TASK DESCRIPTION: From the entries below, say how many lines carry the word "місцевої", and give nothing but the number.

INFORMATION:

<<<<

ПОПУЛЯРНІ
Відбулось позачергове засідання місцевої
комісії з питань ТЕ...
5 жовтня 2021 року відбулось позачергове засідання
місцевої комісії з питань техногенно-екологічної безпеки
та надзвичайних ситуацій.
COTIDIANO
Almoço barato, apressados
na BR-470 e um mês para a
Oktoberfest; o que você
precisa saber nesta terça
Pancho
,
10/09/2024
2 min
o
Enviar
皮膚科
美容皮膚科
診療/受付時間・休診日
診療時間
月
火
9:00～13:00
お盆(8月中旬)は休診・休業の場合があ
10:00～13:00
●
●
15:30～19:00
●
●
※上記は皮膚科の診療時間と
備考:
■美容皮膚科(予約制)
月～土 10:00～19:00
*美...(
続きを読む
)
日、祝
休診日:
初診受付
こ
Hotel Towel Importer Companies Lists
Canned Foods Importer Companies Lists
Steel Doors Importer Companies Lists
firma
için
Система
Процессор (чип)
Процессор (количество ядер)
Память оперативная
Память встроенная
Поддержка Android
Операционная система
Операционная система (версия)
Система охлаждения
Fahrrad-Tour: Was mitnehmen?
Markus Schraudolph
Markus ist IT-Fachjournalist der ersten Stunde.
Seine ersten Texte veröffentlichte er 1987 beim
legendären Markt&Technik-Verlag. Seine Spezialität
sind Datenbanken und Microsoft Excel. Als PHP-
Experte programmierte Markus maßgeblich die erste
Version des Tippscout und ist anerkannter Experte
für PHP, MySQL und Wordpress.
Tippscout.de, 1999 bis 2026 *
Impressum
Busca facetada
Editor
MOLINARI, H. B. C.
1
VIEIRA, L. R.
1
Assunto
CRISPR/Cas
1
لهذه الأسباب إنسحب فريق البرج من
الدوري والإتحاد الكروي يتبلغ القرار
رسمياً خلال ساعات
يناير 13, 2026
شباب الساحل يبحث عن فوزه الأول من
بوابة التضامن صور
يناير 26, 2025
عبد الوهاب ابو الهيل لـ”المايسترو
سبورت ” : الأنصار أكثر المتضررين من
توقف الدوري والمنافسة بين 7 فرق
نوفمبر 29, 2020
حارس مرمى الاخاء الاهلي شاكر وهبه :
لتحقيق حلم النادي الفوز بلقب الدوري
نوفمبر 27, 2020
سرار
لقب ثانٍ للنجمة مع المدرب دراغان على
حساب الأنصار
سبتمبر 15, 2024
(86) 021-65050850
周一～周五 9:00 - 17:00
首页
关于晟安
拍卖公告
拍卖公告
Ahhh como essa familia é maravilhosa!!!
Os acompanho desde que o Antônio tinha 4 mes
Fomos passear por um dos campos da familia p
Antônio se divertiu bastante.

>>>>

EXERCISE RESPONSE: 2